This blog is part of my 38 before 38 series. I write a blog for every single day for the 38 days leading up to my 38th Birthday.
Note: I am aware that AI is a big umbrella term that comprises of many Machine Learning paradigms. Most of them are already deployed in various industries. They are successful not only commercially, but in practice as well. This essay is about LLMs. But nobody would click that link if write that in the title.
Large-language models(LLMs), or “AI” for normies, are a cool technology. Apps like ChatGPT. For the first week you use it. Then it becomes a cute toy. It is not very good at anything interesting. It is very good at things that nobody likes anyway. Can that be converted into sales?
What LLMs can’t do
If you ask an LLM, “Write a poem about the beauty of nature in the style of william wordsworth”, it would produce an out like this:
In valleys green where golden meadows lie,
The morning light spills softly from the sky;
The lark ascends,
her song a silver thread,
The winds a whisper in the oak tree’s head.Behold the river’s dance upon the stone,
A gleaming path where light and shadow roam;
The lilies bow in grace beside its way,
Their petals kissed by dawn’s first gentle ray.
This is terrible. It can reproduce the structure of a poem, and how Wordsworth might have written. It can’t actually produce anything worthwhile. You can ask it to write a short story, movie script, or even an essay such as this. It would read like advertising copy, or a memo from your department head.
Apologies to copywriters and managers everywhere, nobody wants to read that. It is very little value to the intended audience, let alone someone looking for a short story.
What LLMs are good at
Structured repetitive language with quantifiable measures. Which includes corporate/business writing, but also computer program code. Code has a rigid structure, and quantifiable outputs. There is also a lot of it available publicly, with clear instructions on how to implement it, or explanation of what it does.
All the LLM vendors will show you various benchmarks, that are meaningless. In practice, even the free-tier “lesser” models can produce code that is as good as newly hired junior engineer or intern.
How to make money off of this
The decision to implement any given technology in a business is made on the basis of productivity. At least in principle*. So how can any given firm enhance their productivity using these use cases?
An advertising firm, for example, can fire most of its copywriting team.
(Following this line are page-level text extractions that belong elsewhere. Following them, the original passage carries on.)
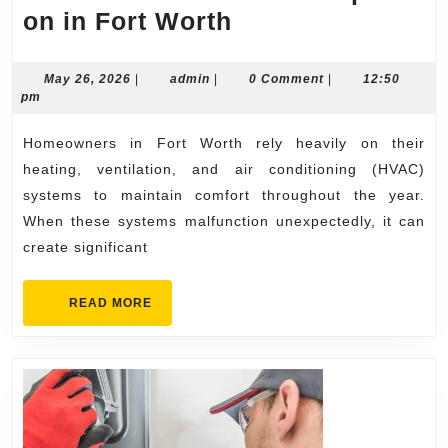
Emergency
on in Fort Worth
HVAC
Repair
May
admin
May 26, 2026
|
admin
|
0 Comment
|
12:50
26,
pm
Services
2026
Homeowners
Homeowners in Fort Worth rely heavily on their
Depend
heating, ventilation, and air conditioning (HVAC)
on
systems to maintain comfort throughout the year.
When these systems malfunction unexpectedly, it can
in
create significant
Fort
Worth
READ
READ MORE
MORE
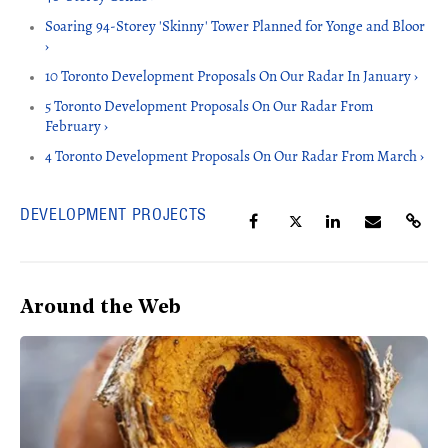
Soaring 94-Storey 'Skinny' Tower Planned for Yonge and Bloor
›
10 Toronto Development Proposals On Our Radar In January ›
5 Toronto Development Proposals On Our Radar From
February ›
4 Toronto Development Proposals On Our Radar From March ›
DEVELOPMENT PROJECTS
Around the Web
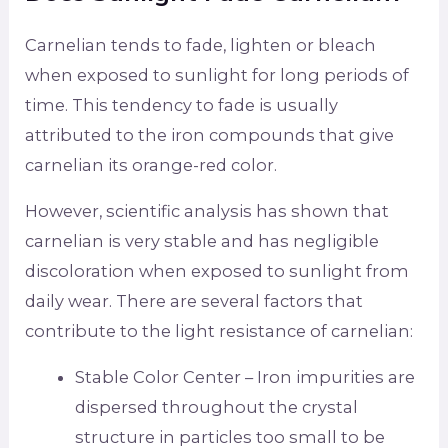
Carnelian tends to fade, lighten or bleach
when exposed to sunlight for long periods of
time. This tendency to fade is usually
attributed to the iron compounds that give
carnelian its orange-red color.
However, scientific analysis has shown that
carnelian is very stable and has negligible
discoloration when exposed to sunlight from
daily wear. There are several factors that
contribute to the light resistance of carnelian:
Stable Color Center – Iron impurities are
dispersed throughout the crystal
structure in particles too small to be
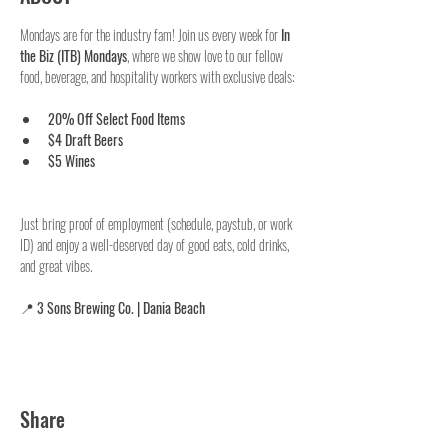
Mondays are for the industry fam! Join us every week for 
In 
the Biz (ITB) Mondays
, where we show love to our fellow 
food, beverage, and hospitality workers with exclusive deals:
20% Off Select Food Items
$4 Draft Beers
$5 Wines
Just bring proof of employment (schedule, paystub, or work 
ID) and enjoy a well-deserved day of good eats, cold drinks, 
and great vibes.
📍 
3 Sons Brewing Co. | Dania Beach
Share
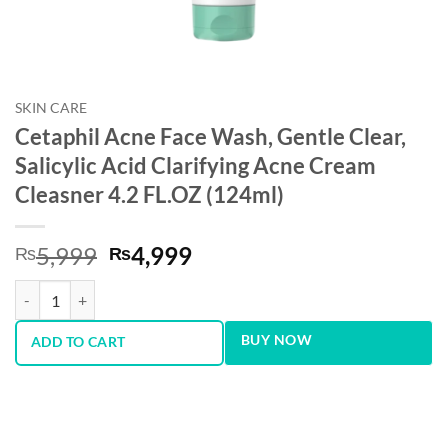
SKIN CARE
Cetaphil Acne Face Wash, Gentle Clear,
Salicylic Acid Clarifying Acne Cream
Cleasner 4.2 FL.OZ (124ml)
Original
Current
5,999
4,999
₨
₨
price
price
Cetaphil Acne Face Wash, Gentle Clear, Salicylic Acid Clarifying Acne
was:
is:
₨5,999.
₨4,999.
BUY NOW
ADD TO CART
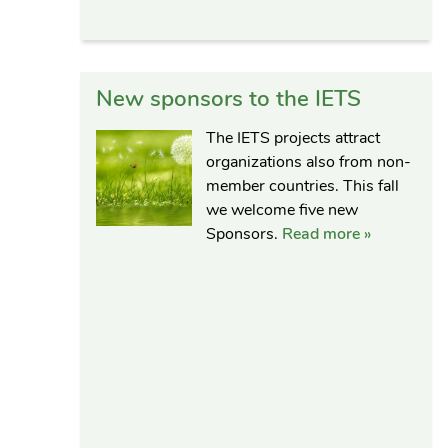
New sponsors to the IETS
The IETS projects attract
organizations also from non-
member countries. This fall
we welcome five new
Sponsors.
Read more »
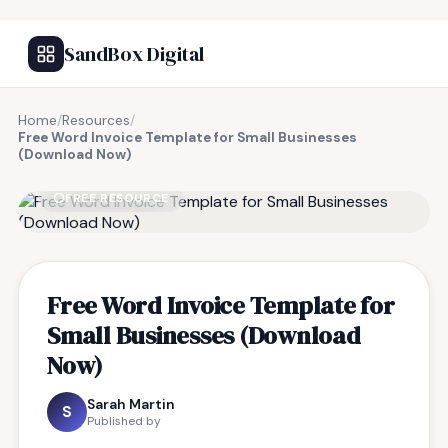
SandBox Digital
Home
/
Resources
/
Free Word Invoice Template for Small Businesses
(Download Now)
FREE RESOURCE
Free Word Invoice Template for
Small Businesses (Download
Now)
Sarah Martin
S
Published by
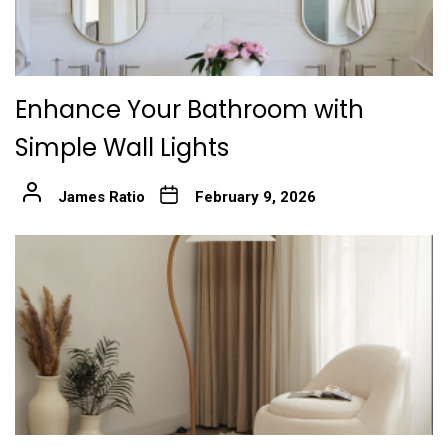
Enhance Your Bathroom with
Simple Wall Lights
James Ratio
February 9, 2026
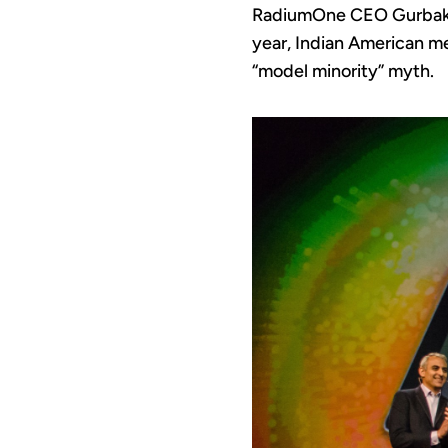
RadiumOne CEO Gurbak
year, Indian American me
“model minority” myth.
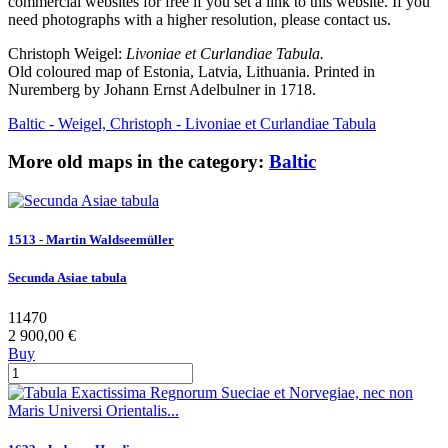
commercial websites for free if you set a link to this website. If you
need photographs with a higher resolution, please contact us.
Christoph Weigel:
Livoniae et Curlandiae Tabula.
Old coloured map of Estonia, Latvia, Lithuania. Printed in
Nuremberg by Johann Ernst Adelbulner in 1718.
Baltic - Weigel, Christoph - Livoniae et Curlandiae Tabula
More old maps in the category:
Baltic
1513 - Martin Waldseemüller
Secunda Asiae tabula
11470
2 900,00 €
Buy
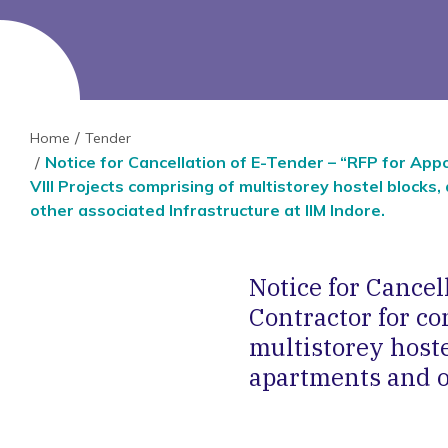
Home
Tender
Notice for Cancellation of E-Tender – “RFP for App
VIII Projects comprising of multistorey hostel blocks
other associated Infrastructure at IIM Indore.
Notice for Cance
Contractor for co
multistorey hoste
apartments and ot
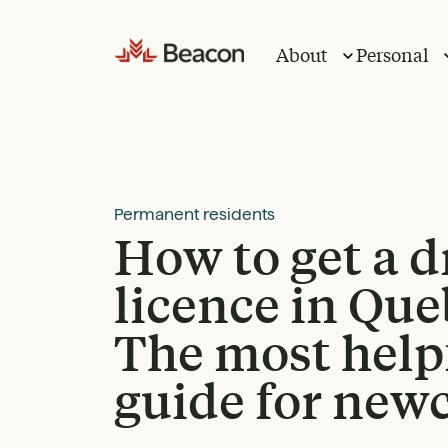
Skip
to
About
Personal
content
Permanent residents
How to get a d
licence in Que
The most help
guide for new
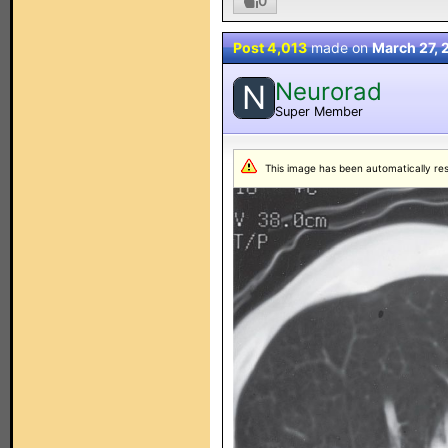
0
Post 4,013
made on
March 27, 
Neurorad
N
Super Member
This image has been automatically resiz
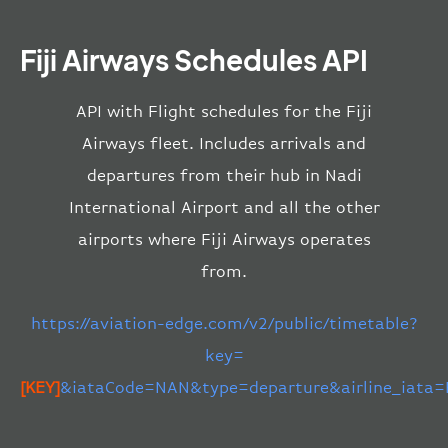
Fiji Airways Schedules API
API with Flight schedules for the Fiji
Airways fleet. Includes arrivals and
departures from their hub in Nadi
International Airport and all the other
airports where Fiji Airways operates
from.
https://aviation-edge.com/v2/public/timetable?
key=
[KEY]
&iataCode=NAN&type=departure&airline_iata=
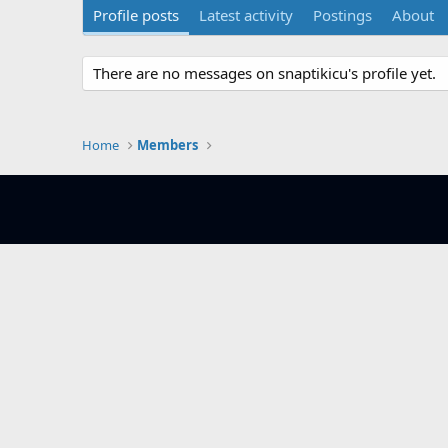
Profile posts
Latest activity
Postings
About
There are no messages on snaptikicu's profile yet.
Home
Members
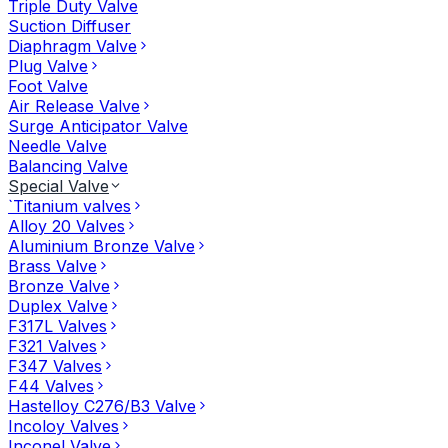
Triple Duty Valve
Suction Diffuser
Diaphragm Valve
Plug Valve
Foot Valve
Air Release Valve
Surge Anticipator Valve
Needle Valve
Balancing Valve
Special Valve
`Titanium valves
Alloy 20 Valves
Aluminium Bronze Valve
Brass Valve
Bronze Valve
Duplex Valve
F317L Valves
F321 Valves
F347 Valves
F44 Valves
Hastelloy C276/B3 Valve
Incoloy Valves
Inconel Valve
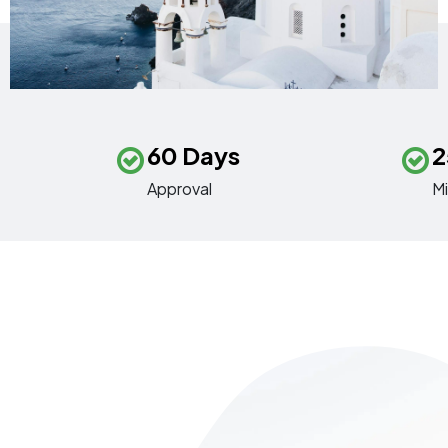
60 Days
2
Approval
M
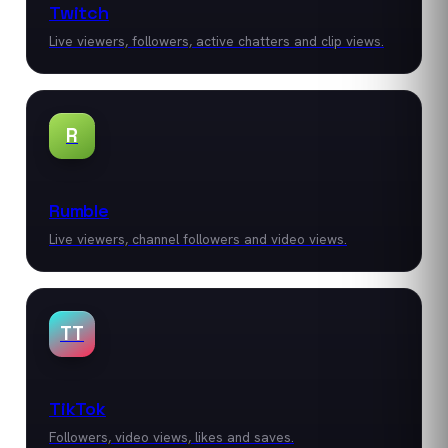
Twitch
Live viewers, followers, active chatters and clip views.
R
Rumble
Live viewers, channel followers and video views.
TT
TikTok
Followers, video views, likes and saves.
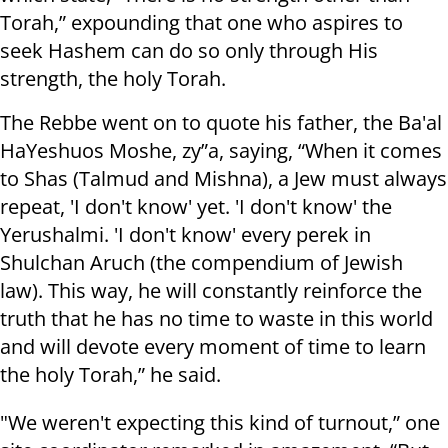
Torah,” expounding that one who aspires to
seek Hashem can do so only through His
strength, the holy Torah.
The Rebbe went on to quote his father, the Ba'al
HaYeshuos Moshe, zy”a, saying, “When it comes
to Shas (Talmud and Mishna), a Jew must always
repeat, 'I don't know' yet. 'I don't know' the
Yerushalmi. 'I don't know' every perek in
Shulchan Aruch (the compendium of Jewish
law). This way, he will constantly reinforce the
truth that he has no time to waste in this world
and will devote every moment of time to learn
the holy Torah,” he said.
"We weren't expecting this kind of turnout,” one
And have the rest do the job. Lowering labor cost, increasing revenue. A smaller firm may try to go after more clients and use the productivity boost to increase revenue by increasing capacity.
A tech firm may fire their junior engineers and let senior engineers generate grunt code, fix it and implement it. A manager can save the time drafting memos, and employees can save time by the llm summarize this
Why isn’t anyone doing it
The prevailing theory for all the layoffs is that the big corporations are replacing those workers with LLM. Even if that is true, getting your employees to do 3 people’s work rarely does result in productivity gains. A senior engineer would end up spending more time cleaning up the ChatGPT code than reviewing code or applying their domain expertise.
A copywriter working 15 hour days would not last long. And if you are an executive at any given business, why would you spend money so a machine can write memos for a machine to read**?
The main reason for the layoffs seem to be the pandemic overhiring. Somehow the CEOs that made that decision and destroyed
Picks-and-shovels
This might read like another cranky rant. But I am genuinely looking for people making money off of this. Because I want to make money off of this. That is while VCs are subsidizing these services. This a gold rush, but without any gold. The picks and shovels are being sold at a loss.
*As companies like SAP and Salesforce show, in function it is based on how good your sales team is.
**Apple and Google are advertising this as features, by the way.